Início AUTO Uma tábua de salvação no Médio Oriente construída sobre a família, a...

Uma tábua de salvação no Médio Oriente construída sobre a família, a fé e o medo

21
0

Localizado num canto tranquilo de uma pitoresca vila no norte de Israel, o edifício parece, à primeira vista, abrigar uma elegante sala de reuniões decorada com lustres gigantes, cadeiras ornamentadas, mas desconfortáveis, e bandejas de doces.

Mas atrás de uma divisória improvisada feita de madeira compensada e de um guarda severo colando adesivos nas câmeras dos smartphones, está uma equipe de voluntários trabalhando entre telas grandes e laptops: o centro nevrálgico de uma operação humanitária composta apenas por pessoal para ajudar a minoria religiosa drusa da Síria.

Os drusos em Israel há muito que enviam doações aos seus correligionários na província de Sweida, no sudoeste da Síria, mas desde Julho, quando quase 1.000 civis drusos foram massacrados num ataque de massacre sectário, surgiu uma complexa operação de socorro para servir dezenas de milhares de pessoas a mais de 64 quilómetros de território inimigo.

“O que deveríamos fazer? Deveríamos assisti-los sendo massacrados e permanecer em silêncio?” disse Muwaffaq Tarif, chefe espiritual da comunidade drusa de 150.000 pessoas em Israel.

Reunindo laços familiares na Síria e ligações ao exército e ao governo israelitas, a operação no salão central fornece agora financiamento, ajuda humanitária e médica, bem como apoio logístico e de inteligência, apesar do bloqueio de meses de Sweida pelas forças sírias.

A ajuda tornou-se parte de uma tábua de salvação vital para a província, dando força às milícias drusas e aos líderes espirituais que apelaram à secessão da Síria e a uma aliança com Israel.

Manifestantes dançam com a bandeira drusa enquanto se reúnem em frente à Catedral de Berlim para pedir solidariedade às comunidades drusas na Síria, em 30 de agosto, em Berlim.

(Omer Messinger/Getty Images)

As necessidades são grandes.

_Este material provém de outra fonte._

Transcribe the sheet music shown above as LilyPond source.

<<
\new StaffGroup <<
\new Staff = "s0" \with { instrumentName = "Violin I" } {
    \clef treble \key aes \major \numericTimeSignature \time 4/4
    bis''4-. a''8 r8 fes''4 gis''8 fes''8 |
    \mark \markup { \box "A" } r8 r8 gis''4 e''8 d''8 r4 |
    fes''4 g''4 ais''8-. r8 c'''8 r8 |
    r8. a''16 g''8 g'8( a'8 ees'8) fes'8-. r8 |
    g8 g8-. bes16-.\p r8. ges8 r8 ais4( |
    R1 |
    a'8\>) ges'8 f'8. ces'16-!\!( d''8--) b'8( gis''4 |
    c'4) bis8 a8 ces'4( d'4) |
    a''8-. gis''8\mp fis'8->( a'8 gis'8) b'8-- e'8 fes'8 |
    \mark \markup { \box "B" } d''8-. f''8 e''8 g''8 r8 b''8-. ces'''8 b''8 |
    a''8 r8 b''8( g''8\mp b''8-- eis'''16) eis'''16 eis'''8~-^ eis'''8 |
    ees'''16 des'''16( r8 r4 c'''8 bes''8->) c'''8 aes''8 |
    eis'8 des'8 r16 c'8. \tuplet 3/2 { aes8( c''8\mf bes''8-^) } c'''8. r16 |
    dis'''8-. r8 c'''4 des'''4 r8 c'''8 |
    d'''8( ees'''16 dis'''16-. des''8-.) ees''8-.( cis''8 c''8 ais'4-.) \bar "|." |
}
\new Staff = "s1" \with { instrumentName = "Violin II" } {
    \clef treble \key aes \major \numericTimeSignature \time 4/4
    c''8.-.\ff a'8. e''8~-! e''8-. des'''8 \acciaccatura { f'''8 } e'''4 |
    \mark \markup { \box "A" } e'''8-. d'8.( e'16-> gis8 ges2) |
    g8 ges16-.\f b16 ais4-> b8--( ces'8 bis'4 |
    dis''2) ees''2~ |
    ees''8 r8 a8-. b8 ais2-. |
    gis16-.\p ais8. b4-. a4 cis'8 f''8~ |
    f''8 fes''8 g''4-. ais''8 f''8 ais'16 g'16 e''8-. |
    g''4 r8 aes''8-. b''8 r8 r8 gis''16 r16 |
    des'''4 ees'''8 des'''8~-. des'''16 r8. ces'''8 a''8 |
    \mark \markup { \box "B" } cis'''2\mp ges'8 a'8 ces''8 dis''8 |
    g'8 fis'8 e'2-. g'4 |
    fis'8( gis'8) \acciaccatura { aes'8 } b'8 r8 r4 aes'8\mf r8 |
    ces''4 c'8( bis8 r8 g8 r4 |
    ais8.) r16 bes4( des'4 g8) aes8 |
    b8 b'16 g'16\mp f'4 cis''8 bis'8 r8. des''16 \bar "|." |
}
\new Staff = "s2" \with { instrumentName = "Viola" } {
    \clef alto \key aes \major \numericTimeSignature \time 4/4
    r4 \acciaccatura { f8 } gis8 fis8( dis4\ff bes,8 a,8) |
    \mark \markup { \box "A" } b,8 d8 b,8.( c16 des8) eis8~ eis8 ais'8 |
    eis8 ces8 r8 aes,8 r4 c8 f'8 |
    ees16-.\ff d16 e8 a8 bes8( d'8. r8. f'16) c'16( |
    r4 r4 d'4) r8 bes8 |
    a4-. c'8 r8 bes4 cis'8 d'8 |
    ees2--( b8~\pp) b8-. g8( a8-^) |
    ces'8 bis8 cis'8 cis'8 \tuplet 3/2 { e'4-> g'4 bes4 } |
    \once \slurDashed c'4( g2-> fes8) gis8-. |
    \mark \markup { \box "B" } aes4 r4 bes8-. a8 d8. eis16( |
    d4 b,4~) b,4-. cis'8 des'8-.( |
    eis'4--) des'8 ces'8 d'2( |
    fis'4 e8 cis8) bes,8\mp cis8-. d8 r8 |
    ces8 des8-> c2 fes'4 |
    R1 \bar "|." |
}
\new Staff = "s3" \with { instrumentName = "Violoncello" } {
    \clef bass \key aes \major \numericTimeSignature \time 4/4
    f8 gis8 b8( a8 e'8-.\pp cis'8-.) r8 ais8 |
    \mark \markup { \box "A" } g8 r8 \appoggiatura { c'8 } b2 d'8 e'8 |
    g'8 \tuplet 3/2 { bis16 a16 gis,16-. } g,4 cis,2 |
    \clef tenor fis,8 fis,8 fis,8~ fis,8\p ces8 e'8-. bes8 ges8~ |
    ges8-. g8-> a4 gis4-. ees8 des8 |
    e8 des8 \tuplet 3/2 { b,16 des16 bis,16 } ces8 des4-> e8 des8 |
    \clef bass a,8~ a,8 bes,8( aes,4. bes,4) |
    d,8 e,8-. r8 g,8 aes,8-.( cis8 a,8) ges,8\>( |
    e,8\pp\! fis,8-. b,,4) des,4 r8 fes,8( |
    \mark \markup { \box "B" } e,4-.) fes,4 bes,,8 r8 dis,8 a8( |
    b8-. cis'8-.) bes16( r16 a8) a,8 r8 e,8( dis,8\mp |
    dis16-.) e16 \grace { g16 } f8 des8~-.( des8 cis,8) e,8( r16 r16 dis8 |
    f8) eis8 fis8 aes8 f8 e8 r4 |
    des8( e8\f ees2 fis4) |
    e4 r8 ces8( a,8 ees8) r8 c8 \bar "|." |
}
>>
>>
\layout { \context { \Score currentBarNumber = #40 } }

Tarif estava sentado com os voluntários na sala, seus telefones acumulando chamadas e mensagens; a grande maioria deles veio de drusos na Síria.

“Todos os dias, 500, 800, às vezes até mil pessoas vêm. Todos precisam da minha ajuda. Isso faz você chorar”, disse Tarif.

Os drusos, uma seita que combina elementos do Islã e outras tradições religiosas, somam 1 milhão de pessoas em todo o mundo; Aproximadamente 500.000 pessoas vivem na Síria, cerca de 3% da população. Os muçulmanos estritos os consideram infiéis.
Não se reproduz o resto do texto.